### REQUIRED ACTIONS
1. From the blog post on SSIS packages and SQL Server Agent jobs, list every term it puts in single quotation marks.
2. Summarize the blog post on SSIS packages and SQL Server Agent jobs in two sentences.
3. Carry the blog post on SSIS packages and SQL Server Agent jobs forward from its last line.

Tod means Fox

Business Intelligence, Data Warehousing, SQL, Visual FoxPro.

Archive for June, 2007


Published June 26th, 2007

SSIS Packages and setting up Jobs

I promise not to turn todmeansfox into an SSIS blog! But I thought that as I continued development on my SQL Server back to FoxPro project, I would share any acquired wisdom along the way.

Last post, I discussed some of the problems I faced with the drag-and-drop nature of SSIS. In a nutshell, I had to do a lot (and I mean A LOT) of extra non-drag-and-drop work to get the packages running. As of now, I have thoroughly tested the entire solution locally on my machine and have now uploaded the packages to the server. A couple of notes:

Upload Packages

The first thing I had to do was upload my packages to the server. Log into Integration Services, click ‘Stored Packages’ from the treeview and add the package to the appropriate folder (in my case, MSDB). Do this by right-clicking the folder and click ‘Import Package’. I had several packages to upload (a single general package that calls multiple specific packages). The Import Package dialog is easy to use, but takes a minute to get used to. There are some non-standard interface elements (the single ‘.’ next to the disabled text box ‘Protection level’ is actually very important to push).

Once uploaded, I went ahead and created a job using SQL Server Agent.

SQL Server Agent

Connect to the server through SSMS where you want to execute your package. Click SQL Server Agent, and then right-click Jobs and click ‘New Job…’. The New Job dialog will open.

There are quite a few important elements on this screen, all of which I’m sure I would do a poor job explaining. So instead, here are the basic things I did to get my job going:

  • On the General page, entered a name and description
  • On the Steps page, added a series of new steps designed to execute my main package in several different ways (passing in a variety of parameters for testing purposes):
    • Enter a Step name, and select the SQL Server Integration Services type
    • Select the Package source (SQL Server) and the Server name. Pick an uploaded package from the Package list
    • At this point, you’ll want to look into how you want to log and fail the job as needed
    • To get things up and running, I clicked on the ‘Set values’ tab to enter all relevant parameters (see Some Snags below)

### EXTRACTED ENTRIES
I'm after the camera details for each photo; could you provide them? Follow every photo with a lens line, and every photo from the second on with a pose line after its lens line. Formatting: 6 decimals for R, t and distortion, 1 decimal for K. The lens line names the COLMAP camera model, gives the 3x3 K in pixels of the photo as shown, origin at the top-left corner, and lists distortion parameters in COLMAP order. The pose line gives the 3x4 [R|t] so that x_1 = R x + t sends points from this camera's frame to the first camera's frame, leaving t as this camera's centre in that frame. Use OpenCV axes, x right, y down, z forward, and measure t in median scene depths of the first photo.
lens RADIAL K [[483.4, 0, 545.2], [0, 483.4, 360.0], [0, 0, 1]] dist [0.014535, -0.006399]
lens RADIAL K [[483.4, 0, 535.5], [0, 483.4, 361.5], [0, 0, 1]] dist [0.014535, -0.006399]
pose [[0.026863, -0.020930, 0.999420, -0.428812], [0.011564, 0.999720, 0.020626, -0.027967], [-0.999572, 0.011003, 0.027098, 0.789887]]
...
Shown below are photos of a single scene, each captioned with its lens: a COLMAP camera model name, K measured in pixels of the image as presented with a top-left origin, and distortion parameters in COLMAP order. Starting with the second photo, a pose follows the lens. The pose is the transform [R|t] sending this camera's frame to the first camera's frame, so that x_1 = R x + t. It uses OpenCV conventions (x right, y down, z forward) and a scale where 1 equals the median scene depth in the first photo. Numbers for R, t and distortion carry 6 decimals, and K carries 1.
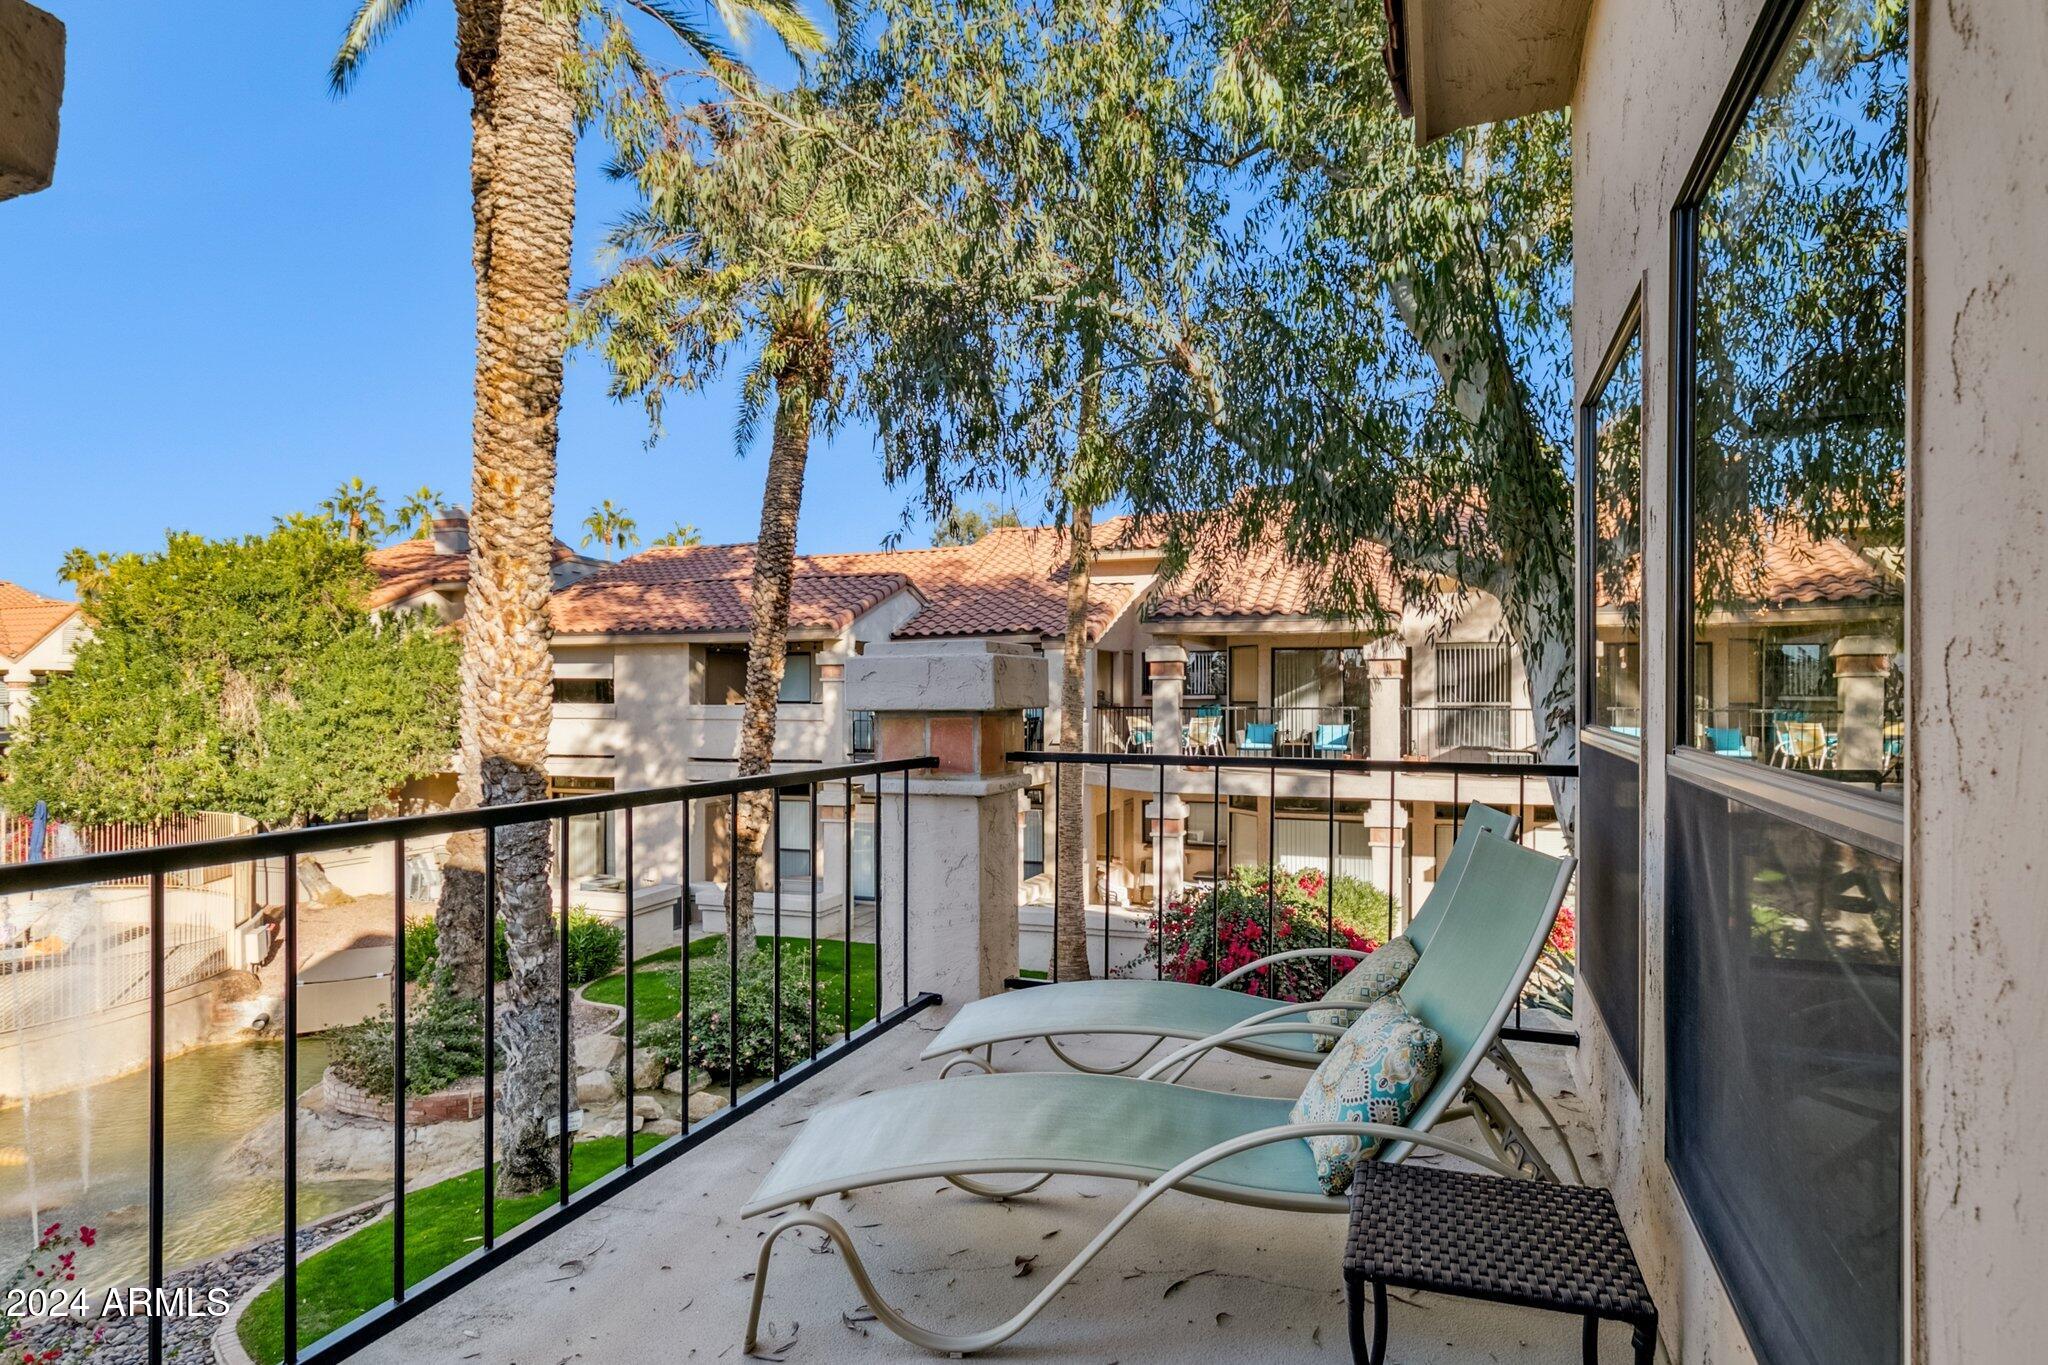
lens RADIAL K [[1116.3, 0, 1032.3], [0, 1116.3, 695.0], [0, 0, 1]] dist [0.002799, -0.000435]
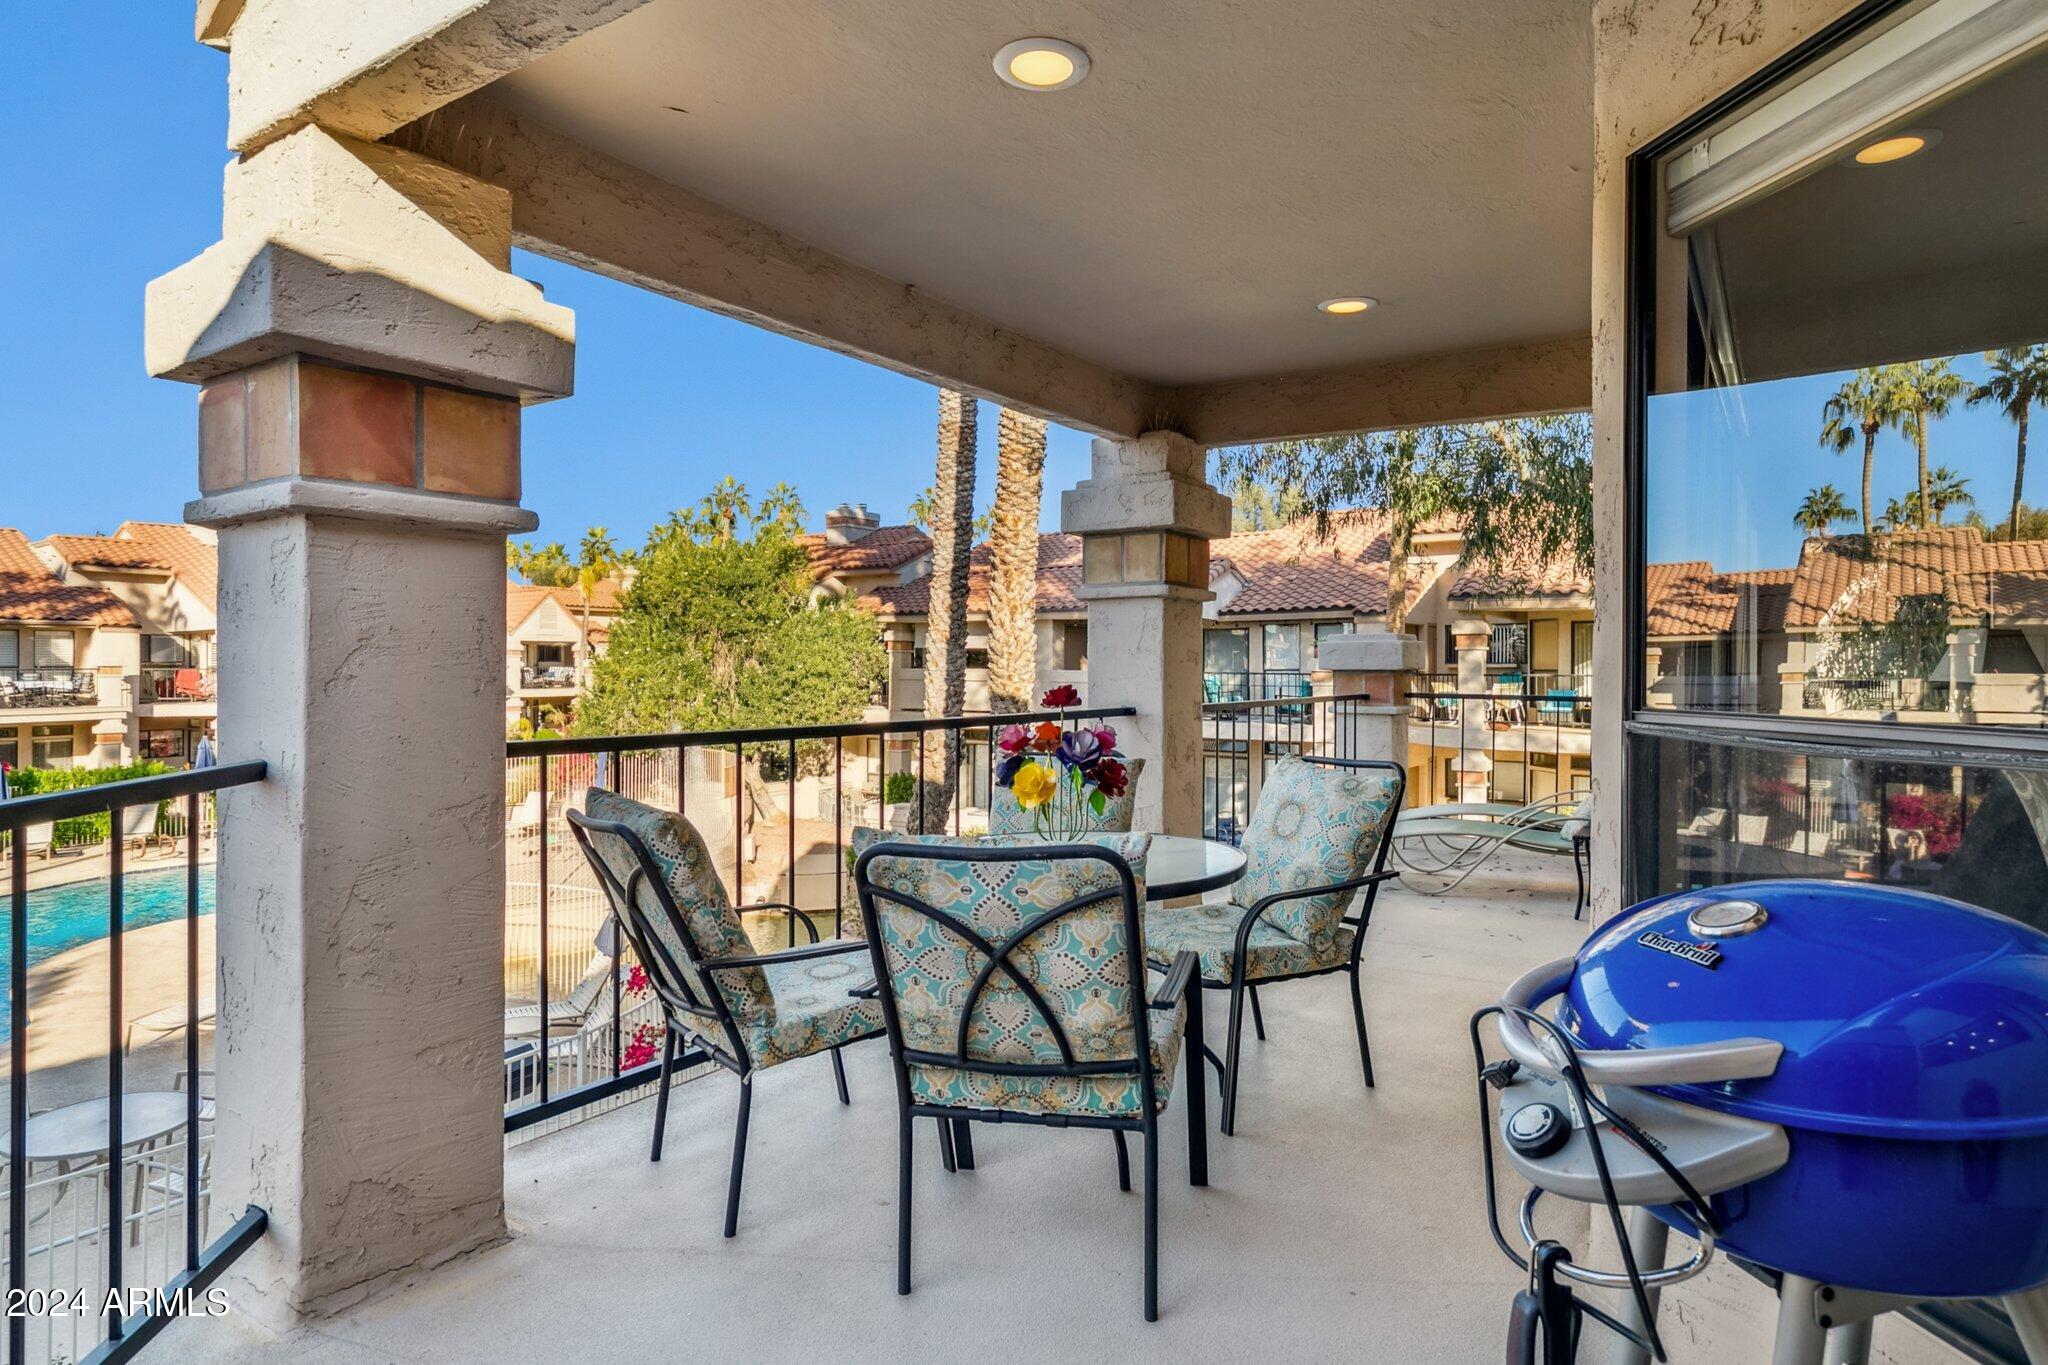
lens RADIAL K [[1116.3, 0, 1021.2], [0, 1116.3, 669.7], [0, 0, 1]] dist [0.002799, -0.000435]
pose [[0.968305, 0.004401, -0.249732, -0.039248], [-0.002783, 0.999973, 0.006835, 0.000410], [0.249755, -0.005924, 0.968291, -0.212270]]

### RESPONSES BY TASK
1. ‘Stored Packages’, ‘Import Package’, ‘.’, ‘Protection level’, ‘New Job…’, ‘Set values’

2. After testing the whole solution locally, the writer uploaded several SSIS packages to the server by importing them into the MSDB folder under Stored Packages in Integration Services. The writer then created a job through SQL Server Agent in SSMS, naming it on the General page and adding steps on the Steps page that run the main package with a variety of parameters.

3.
  • On the Notifications page, I set myself up to receive an email when the job finishes

Some Snags

While setting up the job, I ran into a few snags that I thought I would pass along.

First on the list: Be sure to define and assign variables properly:
Property Path: \Package.Variables[Somevariable]
Value: The literal parameter (do not use quotes for character strings)

When you are satisfied with your job, and you have entered all required information, save it (press ‘Ok’) and create a script. Simply right on the job in the SQL Server Agent / Jobs treeview and click Script Job As - Create To - New Query Editor Window. You can now use this script to re-create the job. I find it infinitely easier to make minor modifications to the generated script (which is just some T-SQL) and re-create the package than use the bulky and slow interface (which I had to do). One thing, though, caught me by surprise:

If you added a variable that ends in a backslash, you need to escape it. The T-SQL script generated will treat the single backslash as an escape for the quote mark that is used for the command line parameters. For example, assume your value is (without the quotes): “\\machine\folder\temp\”. This will result in an error when executed because the last backslash is not escaped and on the command line will cause the a parenthesis mismatch. Instead, use something like “\\machine\folder\temp\\”

Hopefully someone, somewhere finds this useful!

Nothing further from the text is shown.